No-Go Zones for Food Trucks Leave BAD Taste in Calgary

By Paula Arab | Calgary Herald

The mushrooming North American street-food movement has finally arrived in Calgary, and my mouth is watering.

We’re not talking typical hotdog fare either. These are serious gourmands making culinary magic from compact kitchens, retrofitted into mobile trucks and trailers. They’re producing cutting-edge cuisine in what’s likely this decade’s biggest food movement.

In San Francisco, where the third annual street festival will be held Saturday, the choices are extravagant. All food under $8, the menu includes Chinese buns stuffed with your choice of pork belly, sesame chicken with bok choy, or garlic tofu with miso greens. Yum.

For the truly adventurous, there’s wax moth larvae tacos. Yes, bugs. The bitesized tacos are covered with crispy larvae, garlic, papilla chilies, and pickled onions.

They are reportedly delicious. I’m not convinced.

Calgary’s foodies won’t push the edges quite so robustly, at least not yet. While Los Angeles boasts some 9,500 food trucks, Cowtown is starting with just eight, in a pilot project already causing controversy in some neighbourhoods fearful of the competition.

Participants include Fiasco Gelato, which recently closed its Kensington location because of what it says was escalating rents. Perogy Boyz sells street food inspired from Eastern European cuisine. Charcut Roast House, one of the country’s top 10 new restaurants, is behind Alley Burger, which morphed from the restaurant’s back alley business of selling its famous burgers for $5 from the back door, on random late nights.

What’s leaving a bad taste is how most Business Revitalization Zones (BRZs) seem to have taken a closed-door, and closedminded approach.

They were consulted as “full partners” in the city’s pilot project program, to determine where and if food trucks would be welcome in their neighbourhoods.

What these associations ruled as “no roll zones,” however, potentially sets up the movement for failure.

The respective BRZs have banned them from the entire Uptown 17th Avenue S.W. main drag, all of Kensington and most of Marda Loop, except for a vacant lot at the N.W. corner of 33rd Avenue and 20th Street S.W.

Stephen Avenue Walk is off limits, as is Barclay Parade, near Eau Claire.

They’re allowed on 4th Street S.W., but only north of 17th Avenue and in Inglewood, provided they are no where near the hustle and bustle of 9th Avenue, between 10th Street and 14th Street S.E.

It’s great that the city is trying to bring in street food with full support of interested parties, but at the end of the day, the BRZs need to be reasonable. The no roll zones cover the very areas where you would expect street food to thrive, in high traffic, pedestrianfriendly neighbourhoods.

This is wrong. It also cuts against the grain of Calgary’s legendary competitive and entrepreneurial spirit.

Bear in mind, the BRZs do represent a special interest; that of the local business owners in their zones.

They are financed by a special levy each business owner pays on their annual business tax bill.

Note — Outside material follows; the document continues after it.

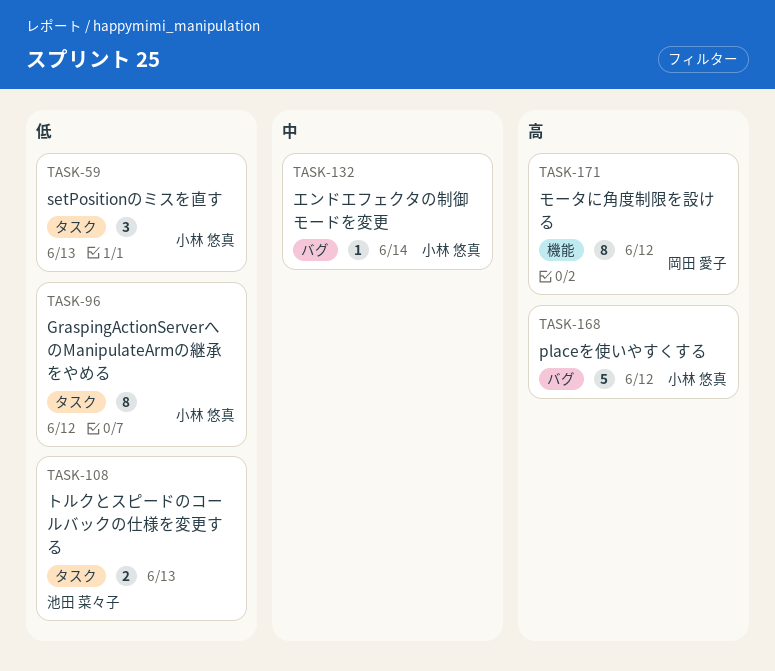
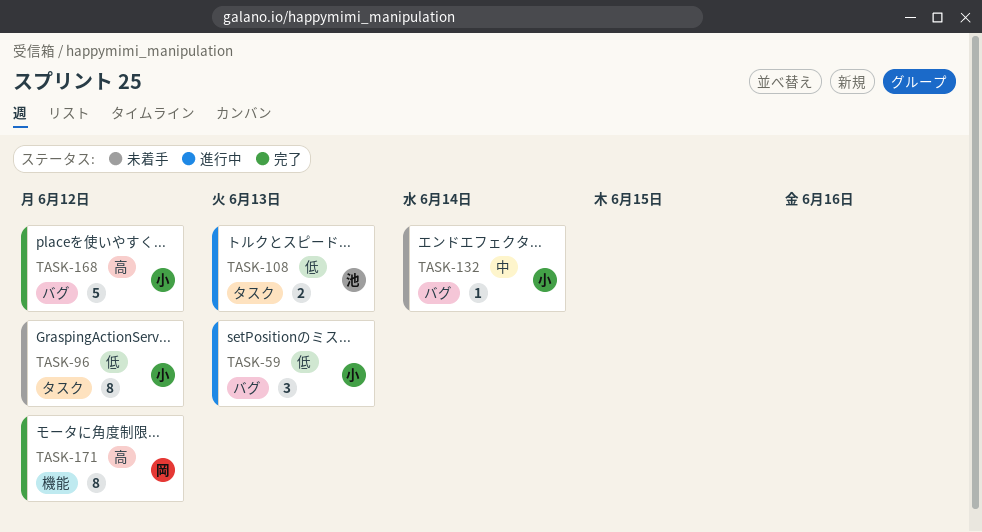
TASK-59, label: タスク -> バグ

Jennifer Rempel, the executive director of the 4th Street BRZ, told the Herald’s Sean Myers that her BRZ put in the restrictions on 4th Street to protect restaurant owners who were nervous about what that sort of competition would mean to their businesses.

“For now, it’s playing it a little bit safe so you don’t just turn on the faucet full force,” she said. “We are slowly easing into it.

Sometimes that’s a great approach, to not cause too much disturbance and make sure it’s a successful pilot.”

Playing it safe and riskfree is the last thing I would expect from a pro-business group in a city as innovative as Calgary. It’s also anathema to the spirit of street food, which in San Francisco, was born from a group of entrepreneurial women vendors who started their businesses from their homes, on the streets, or wherever they could find space. They eventually formed a group, La Cocina, to advocate for progressive city policies in 2005 “that would allow these incredibly talented chefs to formally bring their products to the marketplace,” says the San Francisco Street Festival’s website.

San Francisco is one of the best food cities in the world. Calgary could be too.

Street food would thrive in Kensington, where there are ample fine dining options for a special night out, but few casual eateries that offer healthy food at reasonable prices, other than pubs.

And good luck finding a kitchen that’s opened past 9 p.m. or 10 p.m., during the week. Food trucks would perfectly complement this entertainment and shopping district, by offering a quick bite late at night when everything else has closed, or supper at the end of the day for shoppers, who might then decide to hang around for a coffee, a drink or discover their next favourite restaurant.

The city rightly must work out the logistics.

Trucks have to be parked conveniently and safely, without obstructing the sidewalk or interfering with emergency corridors. But for BRZs to ban street food for fear of competition, is an unappetizing prospect.

Scrap the no-roll zones, and let us eat.